War, Ice & Piracy: The Remarkable Career of a Victorian Sailor. The Journals and Letters of Samuel Gurney Cresswell.

Cresswell was a Royal naval officer aboard both the James Clark Ross and Robert McClure expeditions of the Franklin Search, and can claim to be the first to cover the entire Northwest Passage. He was also a notable water-colourist of these expeditions. The letters reproduced here are primarily to his Parents.

p. 57, HMS Investigator Whale Fish Islands [Greenland] June 29th 1848: P.S. Perhaps you will like to hear what I am reading. I am in the middle of my dearest Grandmother’s [Elizabeth Fry] life. I think it does me a great deal of good. May we all be enabled to follow as near as possible in her holy steps. That all can be as good as she was is impossible. We are not all given 5 talents, but if we have one, it is no reason we should hide it in the sand.

In the second place I am reading the History of British India. I have read a good deal since I have been away, and have got books enough to last me for years as I have the use of those in the Capt’s cabin, the ship’s library &c. &c.

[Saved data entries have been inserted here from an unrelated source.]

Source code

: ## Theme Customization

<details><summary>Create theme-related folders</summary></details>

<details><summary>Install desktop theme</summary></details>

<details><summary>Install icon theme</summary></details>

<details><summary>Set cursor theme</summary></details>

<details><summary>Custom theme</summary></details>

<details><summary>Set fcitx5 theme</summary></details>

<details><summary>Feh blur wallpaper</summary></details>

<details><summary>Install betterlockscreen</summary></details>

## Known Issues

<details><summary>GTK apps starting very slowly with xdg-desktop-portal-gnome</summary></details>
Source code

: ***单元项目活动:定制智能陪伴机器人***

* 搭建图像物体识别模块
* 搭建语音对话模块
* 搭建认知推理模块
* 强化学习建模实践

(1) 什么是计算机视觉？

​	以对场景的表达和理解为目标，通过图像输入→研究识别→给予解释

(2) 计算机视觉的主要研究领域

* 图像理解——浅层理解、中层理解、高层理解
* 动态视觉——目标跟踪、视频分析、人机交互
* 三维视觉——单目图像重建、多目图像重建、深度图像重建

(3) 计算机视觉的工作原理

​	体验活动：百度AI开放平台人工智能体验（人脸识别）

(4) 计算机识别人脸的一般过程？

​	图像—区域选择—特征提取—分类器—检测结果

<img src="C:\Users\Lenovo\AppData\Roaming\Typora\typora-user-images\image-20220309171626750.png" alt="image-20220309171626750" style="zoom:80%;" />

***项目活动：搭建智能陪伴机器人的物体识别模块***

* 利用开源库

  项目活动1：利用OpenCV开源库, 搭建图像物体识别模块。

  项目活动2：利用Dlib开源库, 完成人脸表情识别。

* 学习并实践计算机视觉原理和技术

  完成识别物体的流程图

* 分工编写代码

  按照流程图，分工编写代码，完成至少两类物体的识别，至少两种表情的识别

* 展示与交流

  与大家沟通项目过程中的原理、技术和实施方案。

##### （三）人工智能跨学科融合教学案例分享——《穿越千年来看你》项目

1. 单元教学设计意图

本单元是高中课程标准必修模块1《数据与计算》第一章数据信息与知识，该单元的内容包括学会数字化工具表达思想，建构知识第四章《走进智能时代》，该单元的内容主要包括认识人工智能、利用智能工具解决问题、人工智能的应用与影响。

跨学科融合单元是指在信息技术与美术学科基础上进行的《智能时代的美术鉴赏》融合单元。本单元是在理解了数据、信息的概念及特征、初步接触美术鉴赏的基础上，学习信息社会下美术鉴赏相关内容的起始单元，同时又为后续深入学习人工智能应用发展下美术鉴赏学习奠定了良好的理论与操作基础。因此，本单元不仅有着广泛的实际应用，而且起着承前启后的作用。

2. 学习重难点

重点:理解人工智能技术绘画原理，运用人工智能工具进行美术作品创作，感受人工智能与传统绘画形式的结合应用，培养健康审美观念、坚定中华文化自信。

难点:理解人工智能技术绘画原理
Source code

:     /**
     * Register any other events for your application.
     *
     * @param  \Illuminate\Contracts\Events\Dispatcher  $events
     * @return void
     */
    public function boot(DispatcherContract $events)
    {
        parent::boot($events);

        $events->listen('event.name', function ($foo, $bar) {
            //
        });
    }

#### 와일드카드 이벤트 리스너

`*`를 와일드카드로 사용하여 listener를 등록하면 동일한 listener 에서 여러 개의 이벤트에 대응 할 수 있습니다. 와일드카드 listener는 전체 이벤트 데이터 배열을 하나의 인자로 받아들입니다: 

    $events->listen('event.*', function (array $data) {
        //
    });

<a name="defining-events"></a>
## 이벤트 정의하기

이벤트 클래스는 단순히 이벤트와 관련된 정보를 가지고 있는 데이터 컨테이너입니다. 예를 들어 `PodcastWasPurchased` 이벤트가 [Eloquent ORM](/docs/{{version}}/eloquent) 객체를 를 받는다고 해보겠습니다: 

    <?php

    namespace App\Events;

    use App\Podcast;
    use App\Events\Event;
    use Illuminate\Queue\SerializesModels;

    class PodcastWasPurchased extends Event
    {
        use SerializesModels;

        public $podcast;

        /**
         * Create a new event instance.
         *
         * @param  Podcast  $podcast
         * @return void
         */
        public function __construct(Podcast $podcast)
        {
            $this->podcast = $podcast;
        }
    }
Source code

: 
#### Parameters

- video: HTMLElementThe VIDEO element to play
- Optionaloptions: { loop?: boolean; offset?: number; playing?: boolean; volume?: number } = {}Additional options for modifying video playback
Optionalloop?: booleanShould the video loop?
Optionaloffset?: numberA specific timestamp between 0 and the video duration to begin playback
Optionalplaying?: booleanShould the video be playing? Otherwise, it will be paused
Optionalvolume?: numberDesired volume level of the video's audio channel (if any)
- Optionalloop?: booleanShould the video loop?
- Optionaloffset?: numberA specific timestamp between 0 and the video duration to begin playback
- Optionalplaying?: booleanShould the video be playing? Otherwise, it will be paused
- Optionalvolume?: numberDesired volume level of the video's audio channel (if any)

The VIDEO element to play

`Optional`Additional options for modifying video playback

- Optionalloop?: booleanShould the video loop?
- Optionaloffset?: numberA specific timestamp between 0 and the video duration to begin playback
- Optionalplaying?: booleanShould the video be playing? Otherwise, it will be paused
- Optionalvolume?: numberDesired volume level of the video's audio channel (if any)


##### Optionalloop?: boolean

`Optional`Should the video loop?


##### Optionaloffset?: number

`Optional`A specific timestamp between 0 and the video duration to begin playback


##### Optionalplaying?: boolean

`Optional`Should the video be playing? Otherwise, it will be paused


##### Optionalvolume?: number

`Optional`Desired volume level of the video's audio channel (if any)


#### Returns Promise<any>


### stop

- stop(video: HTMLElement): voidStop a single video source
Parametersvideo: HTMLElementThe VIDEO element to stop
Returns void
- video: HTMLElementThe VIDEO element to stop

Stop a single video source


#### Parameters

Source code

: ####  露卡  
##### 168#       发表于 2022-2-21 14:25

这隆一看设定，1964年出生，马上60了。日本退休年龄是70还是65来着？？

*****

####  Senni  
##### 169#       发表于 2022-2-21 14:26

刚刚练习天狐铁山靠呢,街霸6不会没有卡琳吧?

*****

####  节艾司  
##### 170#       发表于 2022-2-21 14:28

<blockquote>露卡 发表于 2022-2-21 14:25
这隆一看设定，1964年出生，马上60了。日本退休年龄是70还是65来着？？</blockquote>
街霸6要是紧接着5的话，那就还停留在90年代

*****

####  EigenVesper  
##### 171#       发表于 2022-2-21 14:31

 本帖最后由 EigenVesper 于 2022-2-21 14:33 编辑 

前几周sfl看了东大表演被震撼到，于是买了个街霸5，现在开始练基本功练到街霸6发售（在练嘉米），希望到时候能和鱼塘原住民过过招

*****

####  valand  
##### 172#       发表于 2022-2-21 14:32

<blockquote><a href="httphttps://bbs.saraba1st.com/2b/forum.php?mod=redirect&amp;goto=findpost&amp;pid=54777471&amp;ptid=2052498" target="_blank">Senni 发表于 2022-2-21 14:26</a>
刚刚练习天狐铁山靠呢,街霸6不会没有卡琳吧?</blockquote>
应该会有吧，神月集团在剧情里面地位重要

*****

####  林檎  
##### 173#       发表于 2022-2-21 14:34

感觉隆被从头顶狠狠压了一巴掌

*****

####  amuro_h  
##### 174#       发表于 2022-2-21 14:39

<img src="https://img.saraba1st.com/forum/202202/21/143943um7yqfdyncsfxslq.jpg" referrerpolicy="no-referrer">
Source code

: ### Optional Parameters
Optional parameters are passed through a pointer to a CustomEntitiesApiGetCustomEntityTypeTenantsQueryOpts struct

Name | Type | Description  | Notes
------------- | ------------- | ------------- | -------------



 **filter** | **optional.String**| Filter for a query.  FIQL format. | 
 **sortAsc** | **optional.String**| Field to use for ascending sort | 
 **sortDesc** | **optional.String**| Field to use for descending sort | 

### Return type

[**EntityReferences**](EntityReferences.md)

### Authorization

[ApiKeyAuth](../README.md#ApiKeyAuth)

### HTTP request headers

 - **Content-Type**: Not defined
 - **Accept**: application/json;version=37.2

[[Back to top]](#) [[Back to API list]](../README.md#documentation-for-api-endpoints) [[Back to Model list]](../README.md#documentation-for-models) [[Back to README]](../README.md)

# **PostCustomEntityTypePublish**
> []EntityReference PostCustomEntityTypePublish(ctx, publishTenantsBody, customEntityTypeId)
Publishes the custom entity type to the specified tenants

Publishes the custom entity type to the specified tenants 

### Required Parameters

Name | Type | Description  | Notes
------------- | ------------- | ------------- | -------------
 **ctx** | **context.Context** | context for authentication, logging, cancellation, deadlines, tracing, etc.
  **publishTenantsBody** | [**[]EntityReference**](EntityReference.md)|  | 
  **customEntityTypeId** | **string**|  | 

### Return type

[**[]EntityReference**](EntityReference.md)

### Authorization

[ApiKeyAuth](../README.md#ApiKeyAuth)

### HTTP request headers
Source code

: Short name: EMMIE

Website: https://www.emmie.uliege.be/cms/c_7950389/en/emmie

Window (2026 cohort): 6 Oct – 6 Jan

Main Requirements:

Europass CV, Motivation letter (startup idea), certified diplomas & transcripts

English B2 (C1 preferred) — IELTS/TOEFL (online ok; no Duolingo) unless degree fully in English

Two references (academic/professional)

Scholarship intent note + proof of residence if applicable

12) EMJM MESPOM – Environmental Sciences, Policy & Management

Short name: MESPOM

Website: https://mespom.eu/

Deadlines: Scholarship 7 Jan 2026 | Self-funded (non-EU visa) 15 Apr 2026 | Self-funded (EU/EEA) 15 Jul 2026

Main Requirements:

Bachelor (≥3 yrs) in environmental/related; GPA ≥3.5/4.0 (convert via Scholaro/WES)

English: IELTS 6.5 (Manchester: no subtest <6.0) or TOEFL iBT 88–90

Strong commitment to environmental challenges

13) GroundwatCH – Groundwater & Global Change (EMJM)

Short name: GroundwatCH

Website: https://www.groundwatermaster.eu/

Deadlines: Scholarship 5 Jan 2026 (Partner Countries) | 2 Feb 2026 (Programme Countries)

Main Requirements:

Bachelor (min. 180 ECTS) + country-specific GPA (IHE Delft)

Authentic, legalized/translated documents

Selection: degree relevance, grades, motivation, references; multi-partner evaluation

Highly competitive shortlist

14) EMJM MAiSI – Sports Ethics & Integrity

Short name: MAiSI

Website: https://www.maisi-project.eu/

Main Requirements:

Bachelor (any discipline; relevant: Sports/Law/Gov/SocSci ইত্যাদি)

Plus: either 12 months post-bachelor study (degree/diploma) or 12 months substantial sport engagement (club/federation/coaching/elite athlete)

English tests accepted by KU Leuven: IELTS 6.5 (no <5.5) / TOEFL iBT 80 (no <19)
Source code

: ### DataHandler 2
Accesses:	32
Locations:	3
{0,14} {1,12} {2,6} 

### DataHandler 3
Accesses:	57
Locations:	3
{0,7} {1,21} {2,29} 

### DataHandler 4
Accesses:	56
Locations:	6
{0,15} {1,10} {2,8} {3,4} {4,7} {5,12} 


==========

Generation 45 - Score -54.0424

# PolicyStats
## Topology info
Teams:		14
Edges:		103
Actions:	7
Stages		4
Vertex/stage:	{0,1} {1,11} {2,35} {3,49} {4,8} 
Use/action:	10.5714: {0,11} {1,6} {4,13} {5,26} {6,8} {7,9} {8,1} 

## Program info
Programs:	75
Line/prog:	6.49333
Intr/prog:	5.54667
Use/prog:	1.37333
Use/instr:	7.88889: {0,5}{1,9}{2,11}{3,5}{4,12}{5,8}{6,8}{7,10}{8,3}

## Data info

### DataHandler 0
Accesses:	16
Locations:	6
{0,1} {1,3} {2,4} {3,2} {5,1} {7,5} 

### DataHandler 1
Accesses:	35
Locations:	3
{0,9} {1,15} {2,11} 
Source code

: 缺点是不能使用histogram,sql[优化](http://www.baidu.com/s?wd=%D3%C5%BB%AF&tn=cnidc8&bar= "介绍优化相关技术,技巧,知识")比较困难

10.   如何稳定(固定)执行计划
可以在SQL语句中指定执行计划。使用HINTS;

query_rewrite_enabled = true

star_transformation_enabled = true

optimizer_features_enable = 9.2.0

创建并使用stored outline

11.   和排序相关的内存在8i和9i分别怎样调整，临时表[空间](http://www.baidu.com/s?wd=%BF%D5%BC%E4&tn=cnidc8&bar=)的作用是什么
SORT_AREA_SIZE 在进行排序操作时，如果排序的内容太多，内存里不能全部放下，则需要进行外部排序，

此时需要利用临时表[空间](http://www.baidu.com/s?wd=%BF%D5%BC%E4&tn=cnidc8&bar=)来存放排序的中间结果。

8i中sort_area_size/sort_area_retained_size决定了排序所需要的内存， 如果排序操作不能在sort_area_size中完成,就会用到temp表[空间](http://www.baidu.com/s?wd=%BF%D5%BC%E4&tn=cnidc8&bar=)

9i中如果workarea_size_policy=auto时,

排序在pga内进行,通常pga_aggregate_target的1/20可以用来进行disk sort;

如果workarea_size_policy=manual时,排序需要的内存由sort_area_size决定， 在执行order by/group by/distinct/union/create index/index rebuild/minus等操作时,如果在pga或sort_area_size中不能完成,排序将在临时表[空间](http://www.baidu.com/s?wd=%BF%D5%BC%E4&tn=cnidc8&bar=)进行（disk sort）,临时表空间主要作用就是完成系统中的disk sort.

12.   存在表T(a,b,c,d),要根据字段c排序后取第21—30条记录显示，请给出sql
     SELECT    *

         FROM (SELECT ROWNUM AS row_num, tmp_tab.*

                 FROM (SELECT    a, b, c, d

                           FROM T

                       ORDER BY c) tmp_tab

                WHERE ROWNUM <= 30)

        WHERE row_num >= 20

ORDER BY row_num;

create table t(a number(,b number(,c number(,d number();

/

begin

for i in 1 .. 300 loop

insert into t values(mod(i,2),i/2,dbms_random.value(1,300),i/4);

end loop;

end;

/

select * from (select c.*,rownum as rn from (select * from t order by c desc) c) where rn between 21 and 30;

p. 63, HMS Investigator 1850: My cabin was in a most awful state last night, books, candles, coffee, tooth power &c. &c. &c. . . flying about in all directions.

p. 65, from Johann Miertsching’s diary of the voyage: February 24th, 1850: Each Sunday there is Divine service; the Captain stands and reads from the Prayer Book, a psalm, two chapters from the Bible, the Ten Commandments and the Gospel and Epistle prescribed for that Sunday.